GOAL OF THE EXERCISE >>
Rewrite the stretch from the line containing "Gespecialiseerd in kunststof" through the line containing "Hauskreis oder die persönliche An", putting "prijsopgave" in place of "offerte" and leaving every other word as it is.

SUPPLIED RECORDS >>
══════════
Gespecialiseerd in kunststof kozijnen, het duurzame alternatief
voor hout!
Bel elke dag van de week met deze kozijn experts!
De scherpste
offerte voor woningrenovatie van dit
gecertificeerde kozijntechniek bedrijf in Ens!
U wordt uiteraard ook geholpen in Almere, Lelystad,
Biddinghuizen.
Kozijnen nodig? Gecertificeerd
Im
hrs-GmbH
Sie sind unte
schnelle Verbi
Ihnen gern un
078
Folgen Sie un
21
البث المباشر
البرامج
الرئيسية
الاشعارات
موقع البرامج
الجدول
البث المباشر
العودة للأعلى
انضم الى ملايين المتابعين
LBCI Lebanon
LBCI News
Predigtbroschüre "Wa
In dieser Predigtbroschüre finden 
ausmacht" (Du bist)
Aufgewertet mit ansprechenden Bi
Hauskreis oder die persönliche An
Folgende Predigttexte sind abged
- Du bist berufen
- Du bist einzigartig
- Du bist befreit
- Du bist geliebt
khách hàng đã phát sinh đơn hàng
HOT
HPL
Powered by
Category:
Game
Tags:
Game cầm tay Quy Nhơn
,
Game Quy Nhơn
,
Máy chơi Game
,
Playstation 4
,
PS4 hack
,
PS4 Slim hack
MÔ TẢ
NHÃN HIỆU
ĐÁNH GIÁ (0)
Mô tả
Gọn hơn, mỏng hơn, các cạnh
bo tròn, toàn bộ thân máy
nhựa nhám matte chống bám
══════════
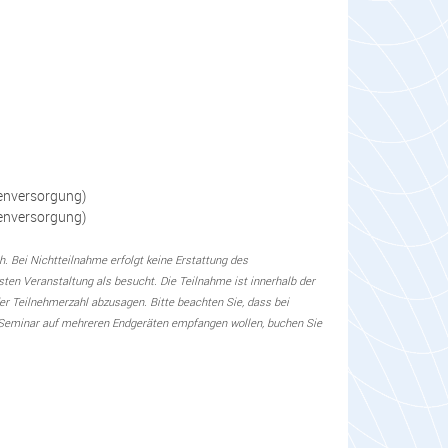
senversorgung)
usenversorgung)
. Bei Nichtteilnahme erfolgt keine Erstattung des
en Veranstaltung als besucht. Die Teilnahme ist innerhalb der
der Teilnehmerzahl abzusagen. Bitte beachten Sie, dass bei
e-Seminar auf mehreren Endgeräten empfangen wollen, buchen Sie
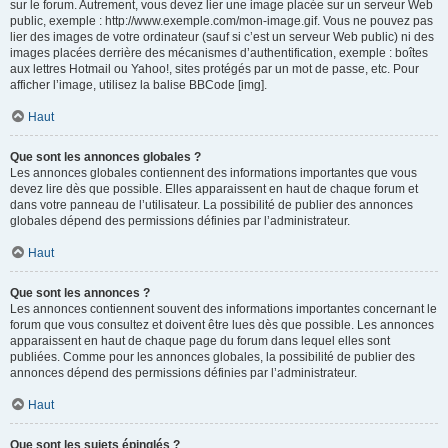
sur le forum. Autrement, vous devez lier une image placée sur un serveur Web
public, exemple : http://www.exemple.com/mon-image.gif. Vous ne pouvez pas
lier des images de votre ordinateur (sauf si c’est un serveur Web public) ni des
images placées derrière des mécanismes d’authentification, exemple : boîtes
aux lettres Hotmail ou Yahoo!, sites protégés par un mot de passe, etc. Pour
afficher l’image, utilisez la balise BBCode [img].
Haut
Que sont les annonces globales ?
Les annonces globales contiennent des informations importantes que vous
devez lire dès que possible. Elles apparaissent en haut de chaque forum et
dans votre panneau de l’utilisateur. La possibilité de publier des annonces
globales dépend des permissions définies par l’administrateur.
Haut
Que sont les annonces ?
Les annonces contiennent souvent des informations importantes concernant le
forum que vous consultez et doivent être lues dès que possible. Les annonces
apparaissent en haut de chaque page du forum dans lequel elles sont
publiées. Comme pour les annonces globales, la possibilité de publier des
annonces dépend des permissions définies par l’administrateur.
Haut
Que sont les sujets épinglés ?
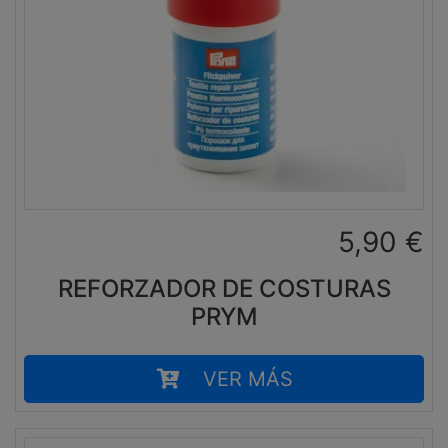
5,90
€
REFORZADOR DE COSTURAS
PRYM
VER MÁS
══════════
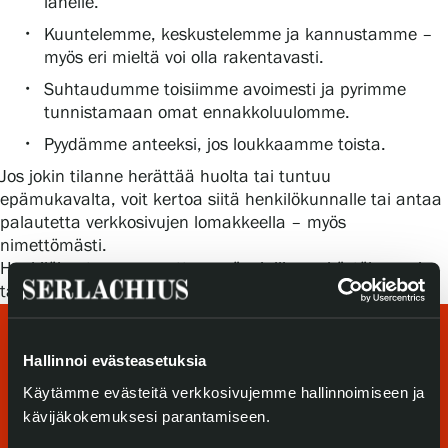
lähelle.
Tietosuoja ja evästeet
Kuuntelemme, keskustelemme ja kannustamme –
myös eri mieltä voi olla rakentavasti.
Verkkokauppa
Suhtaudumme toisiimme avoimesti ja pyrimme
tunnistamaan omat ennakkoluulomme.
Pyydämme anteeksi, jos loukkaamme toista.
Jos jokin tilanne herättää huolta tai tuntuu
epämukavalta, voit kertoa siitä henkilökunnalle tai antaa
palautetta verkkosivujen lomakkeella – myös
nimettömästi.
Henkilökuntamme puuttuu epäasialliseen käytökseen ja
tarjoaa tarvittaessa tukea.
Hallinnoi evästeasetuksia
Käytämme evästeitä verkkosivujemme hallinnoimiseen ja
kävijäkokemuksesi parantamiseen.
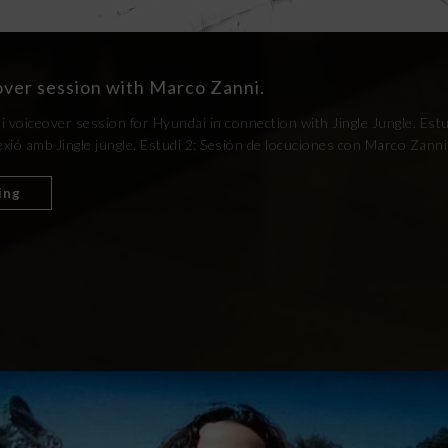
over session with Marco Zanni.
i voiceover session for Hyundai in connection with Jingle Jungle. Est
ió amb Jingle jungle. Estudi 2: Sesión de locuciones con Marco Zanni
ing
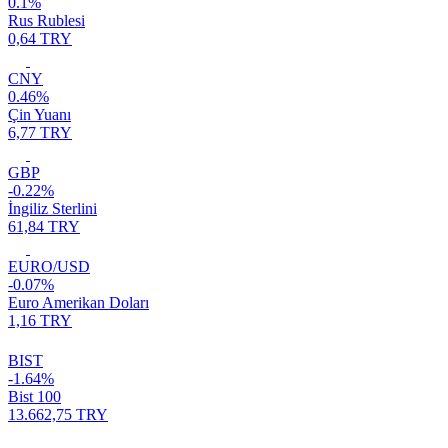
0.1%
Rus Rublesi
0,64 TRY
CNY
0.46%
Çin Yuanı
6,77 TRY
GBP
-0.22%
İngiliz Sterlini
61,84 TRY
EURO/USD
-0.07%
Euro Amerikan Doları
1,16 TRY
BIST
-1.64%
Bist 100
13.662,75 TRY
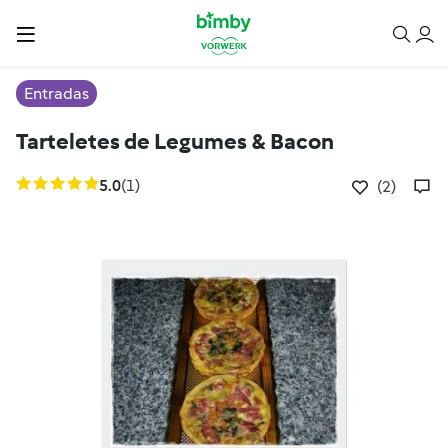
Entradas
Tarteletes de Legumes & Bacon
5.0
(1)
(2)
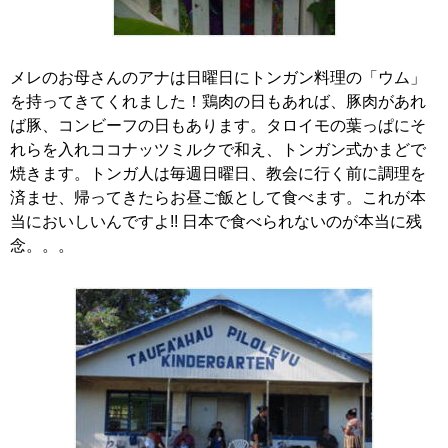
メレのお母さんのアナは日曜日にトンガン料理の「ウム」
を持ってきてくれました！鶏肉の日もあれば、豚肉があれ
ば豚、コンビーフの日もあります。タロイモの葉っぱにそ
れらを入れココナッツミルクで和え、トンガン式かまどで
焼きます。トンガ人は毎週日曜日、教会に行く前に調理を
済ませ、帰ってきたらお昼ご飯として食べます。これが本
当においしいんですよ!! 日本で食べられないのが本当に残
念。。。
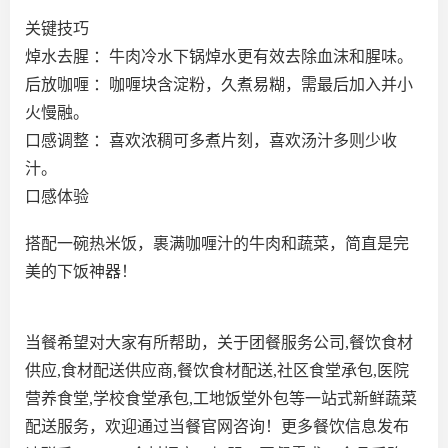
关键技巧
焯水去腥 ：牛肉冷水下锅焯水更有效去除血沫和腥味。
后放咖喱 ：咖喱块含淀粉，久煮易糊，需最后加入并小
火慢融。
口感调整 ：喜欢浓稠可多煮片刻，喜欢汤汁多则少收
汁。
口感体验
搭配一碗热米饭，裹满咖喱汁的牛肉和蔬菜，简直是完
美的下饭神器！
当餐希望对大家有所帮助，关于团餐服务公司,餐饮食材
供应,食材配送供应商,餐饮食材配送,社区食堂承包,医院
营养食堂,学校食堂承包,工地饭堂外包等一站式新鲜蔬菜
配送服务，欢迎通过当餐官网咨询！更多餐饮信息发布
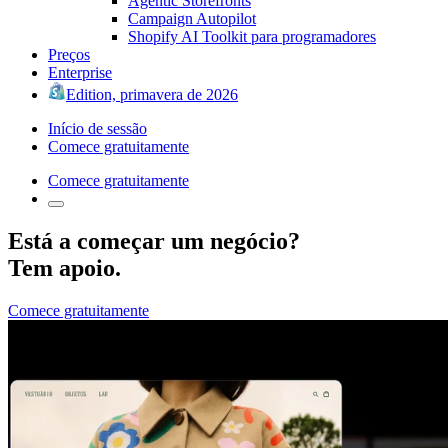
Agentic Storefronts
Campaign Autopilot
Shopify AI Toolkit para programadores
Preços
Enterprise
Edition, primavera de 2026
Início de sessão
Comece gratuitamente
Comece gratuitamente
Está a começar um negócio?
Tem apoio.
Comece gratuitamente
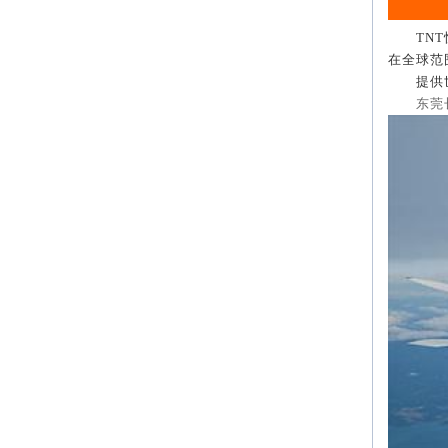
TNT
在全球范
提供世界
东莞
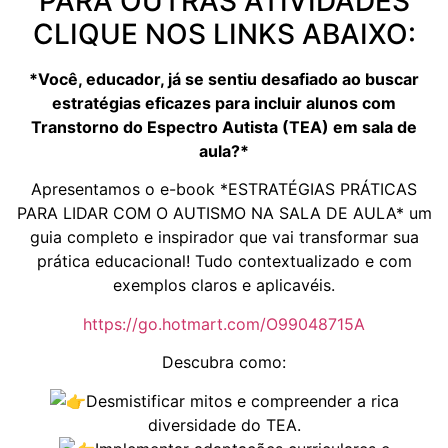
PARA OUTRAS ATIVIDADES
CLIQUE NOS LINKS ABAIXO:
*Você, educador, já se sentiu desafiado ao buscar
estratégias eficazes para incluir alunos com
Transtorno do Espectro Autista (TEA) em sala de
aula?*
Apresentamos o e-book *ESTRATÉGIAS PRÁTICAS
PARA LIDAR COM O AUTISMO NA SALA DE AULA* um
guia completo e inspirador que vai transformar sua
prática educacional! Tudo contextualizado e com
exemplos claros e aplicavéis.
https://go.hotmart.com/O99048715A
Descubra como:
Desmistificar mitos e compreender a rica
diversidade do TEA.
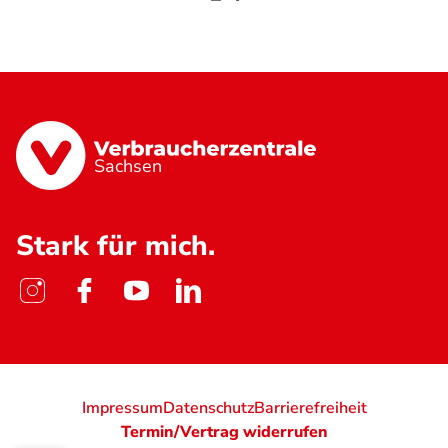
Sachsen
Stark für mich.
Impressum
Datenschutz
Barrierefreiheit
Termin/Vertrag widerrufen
══════════
EXERCISE SOLUTION >>
Gespecialiseerd in kunststof kozijnen, het duurzame alternatief
voor hout!
Bel elke dag van de week met deze kozijn experts!
De scherpste
prijsopgave voor woningrenovatie van dit
gecertificeerde kozijntechniek bedrijf in Ens!
U wordt uiteraard ook geholpen in Almere, Lelystad,
Biddinghuizen.
Kozijnen nodig? Gecertificeerd
Im
hrs-GmbH
Sie sind unte
schnelle Verbi
Ihnen gern un
078
Folgen Sie un
21
البث المباشر
البرامج
الرئيسية
الاشعارات
موقع البرامج
الجدول
البث المباشر
العودة للأعلى
انضم الى ملايين المتابعين
LBCI Lebanon
LBCI News
Predigtbroschüre "Wa
In dieser Predigtbroschüre finden 
ausmacht" (Du bist)
Aufgewertet mit ansprechenden Bi
Hauskreis oder die persönliche An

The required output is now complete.